Non, mais tu y crois à peine, toi, que les foins soient achevés. Soulagement. Indicible. Seul regret, et il est de taille. Car maintenant que les vacances sont finies, lundi tu retrouveras déjà ta chaise à l’école dans une reprise abrupte. Mais va, oublie. Goûte à ce bonheur passager qui t’a envahi. Tu ne seras plus l’esclave de cette vaste entreprise paysanne de ton grand-père désormais, mais un garçon libre!
On a attendu le char longtemps. Et puis il est arrivé, qui est allé tourner à Bonport. Et une fois là, resté sur le chemin, on l’a chargé. Un joli char de petit foin de montagne, du foin mythique des Crêts de l’Epine, alors qu’aujourd’hui, cette zone si pentue, ne sert plus que de pâturage. On y voit des modzons toute la belle saison. Et de là ils contemplent le lac, Le Pont, et là-bas au couchant, le village. Mais pour eux, qu’est-ce que le paysage, qu’est-ce que leur environnement? Un arbre par-ci par là, pour un peu d’ombre.
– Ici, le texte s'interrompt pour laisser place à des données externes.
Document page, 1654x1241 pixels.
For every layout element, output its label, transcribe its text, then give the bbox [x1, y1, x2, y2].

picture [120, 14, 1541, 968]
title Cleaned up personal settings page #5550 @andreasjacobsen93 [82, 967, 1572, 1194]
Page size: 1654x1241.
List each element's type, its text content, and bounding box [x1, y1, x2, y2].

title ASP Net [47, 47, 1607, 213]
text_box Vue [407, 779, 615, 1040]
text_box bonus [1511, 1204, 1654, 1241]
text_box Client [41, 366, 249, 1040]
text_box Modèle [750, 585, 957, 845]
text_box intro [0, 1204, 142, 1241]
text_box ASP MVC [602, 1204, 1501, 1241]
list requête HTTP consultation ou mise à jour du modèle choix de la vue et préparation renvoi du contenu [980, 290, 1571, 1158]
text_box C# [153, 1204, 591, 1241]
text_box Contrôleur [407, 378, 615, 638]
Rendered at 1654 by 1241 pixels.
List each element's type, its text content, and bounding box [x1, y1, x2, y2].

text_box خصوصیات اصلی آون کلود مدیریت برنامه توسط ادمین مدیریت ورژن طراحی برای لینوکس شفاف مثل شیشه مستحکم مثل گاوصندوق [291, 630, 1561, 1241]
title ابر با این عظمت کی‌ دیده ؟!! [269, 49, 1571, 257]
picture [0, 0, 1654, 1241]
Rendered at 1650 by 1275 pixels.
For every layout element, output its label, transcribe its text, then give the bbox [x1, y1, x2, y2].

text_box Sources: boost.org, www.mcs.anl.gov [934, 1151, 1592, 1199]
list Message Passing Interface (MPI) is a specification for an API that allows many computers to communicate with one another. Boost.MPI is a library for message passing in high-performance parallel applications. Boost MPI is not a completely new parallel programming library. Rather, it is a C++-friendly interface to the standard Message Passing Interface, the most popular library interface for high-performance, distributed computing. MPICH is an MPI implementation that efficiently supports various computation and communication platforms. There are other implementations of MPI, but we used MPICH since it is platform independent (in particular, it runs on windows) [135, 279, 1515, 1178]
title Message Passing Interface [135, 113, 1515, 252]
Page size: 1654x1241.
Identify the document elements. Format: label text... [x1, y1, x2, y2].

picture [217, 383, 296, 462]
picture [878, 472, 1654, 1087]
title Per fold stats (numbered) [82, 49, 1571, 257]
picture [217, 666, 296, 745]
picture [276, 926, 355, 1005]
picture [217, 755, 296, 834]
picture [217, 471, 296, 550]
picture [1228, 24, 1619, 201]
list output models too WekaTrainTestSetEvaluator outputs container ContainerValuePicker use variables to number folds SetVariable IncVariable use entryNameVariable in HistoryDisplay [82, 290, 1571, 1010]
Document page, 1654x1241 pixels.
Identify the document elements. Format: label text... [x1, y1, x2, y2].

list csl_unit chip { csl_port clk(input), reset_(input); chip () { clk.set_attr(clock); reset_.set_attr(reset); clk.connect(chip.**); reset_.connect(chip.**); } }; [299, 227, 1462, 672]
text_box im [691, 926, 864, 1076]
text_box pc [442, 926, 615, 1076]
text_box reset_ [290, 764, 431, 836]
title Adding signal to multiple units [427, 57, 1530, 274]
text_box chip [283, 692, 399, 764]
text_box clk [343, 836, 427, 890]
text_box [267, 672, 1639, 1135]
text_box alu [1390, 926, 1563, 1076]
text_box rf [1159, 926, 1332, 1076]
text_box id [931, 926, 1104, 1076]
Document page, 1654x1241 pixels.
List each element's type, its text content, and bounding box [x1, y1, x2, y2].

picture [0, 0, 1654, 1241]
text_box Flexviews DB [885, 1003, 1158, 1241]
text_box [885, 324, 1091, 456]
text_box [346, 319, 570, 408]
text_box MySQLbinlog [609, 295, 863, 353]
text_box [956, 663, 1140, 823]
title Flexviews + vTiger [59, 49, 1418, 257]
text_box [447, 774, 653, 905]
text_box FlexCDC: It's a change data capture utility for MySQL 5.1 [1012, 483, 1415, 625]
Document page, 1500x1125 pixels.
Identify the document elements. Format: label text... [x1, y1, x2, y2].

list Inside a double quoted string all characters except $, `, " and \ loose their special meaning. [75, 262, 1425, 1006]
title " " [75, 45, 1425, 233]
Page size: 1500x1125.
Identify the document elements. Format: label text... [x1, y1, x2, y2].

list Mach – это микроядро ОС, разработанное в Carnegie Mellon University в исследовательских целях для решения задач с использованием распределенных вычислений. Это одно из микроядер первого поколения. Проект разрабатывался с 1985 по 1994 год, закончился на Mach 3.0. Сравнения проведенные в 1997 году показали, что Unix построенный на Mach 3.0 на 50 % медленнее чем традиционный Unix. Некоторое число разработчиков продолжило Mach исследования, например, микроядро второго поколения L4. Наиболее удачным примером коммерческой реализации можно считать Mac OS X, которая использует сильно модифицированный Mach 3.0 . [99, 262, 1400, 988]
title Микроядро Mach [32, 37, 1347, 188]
Où ces bêtes dessouchent des cailloux, où l’herbe est sèche d’avoir été foulée à longueur de saison.
Mais pour nous, le paysage, c’était autre chose. C’était notre univers. Le lac en particulier. Sur lequel, de temps en temps, on voyait la barque d’un pêcheur. Eh oui, même au cœur de l’été, surtout quand le ciel s’était chargé et qu’il pourrait y avoir de l’orage. Raison pour laquelle il ne fallait pas tarder, et charger en vitesse. Un joli char donc. Que tirait déjà la Land-Rover. Tantôt Mumu ferait du deux à l’heure sur le chemin encore de terre blanche à l’époque et avec des nids de poule. Pas que ça ballotte, pas qu’on aille verser! On avait grimpé sur le char, on s’était tous mis sur le foin. Mais auparavant, quand tout fut presque achevé, on était vite remontés là-haut, en bordure du pâturage de la Roche, près d’un pierrier, et l’on y avait cueilli des épilobes en épis. Et revenu en bas avec ces grandes fleurs élégantes, c’est la tante Esther qui nous avait fait un bouquet qu’elle avait attaché avec sa ceinture de similicuir bleue que d’ordinaire elle portait avec élégance autour de la taille. Sa robe d’été, un peu bouffante, était magnifique. Et puis l’on avait d’une manière ou d’une autre fixé ce joli bouquet à l’échelette qu’il y a devant le char. Et maintenant fouette cocher, tous dessus sauf l’oncle au volant, sa dent de râteau entre les dents, on se dirige contre le village.
Mes amis, ce jour-là nous étions des rois. On l’était tellement que l’on chantait. Les Tsun ont enfin fini les foins, les Tsun sont si fiers d’être d’une grande famille et de posséder un vaste domaine. Parfaitement, on chantait, fait sans doute unique dans nos activités d’été pendant vingt ans. Des chants d’école. Ronflants. De belles chansons. Quel bonheur d’être si haut. D’aller sans fatigue. De voir le lac. D’être peut-être regardés et admirés par les gens que l’on voit au bord du chemin, à proximité de la plage. Et surtout de savoir que ce char est le dernier.
En vérité, c’était même peut-être le tout dernier. Puisque l’an d’après, la réunion parcellaire ayant fait sa
répartition, le champ du grand-père, situé tout là-haut aux Crêts de l’Epine, il lui avait échappé.
Mais si le folklore c’était désormais derrière, avec cette manière de procéder que l’on ne connaîtrait plus, on n’irait pas jusqu’à s’en plaindre!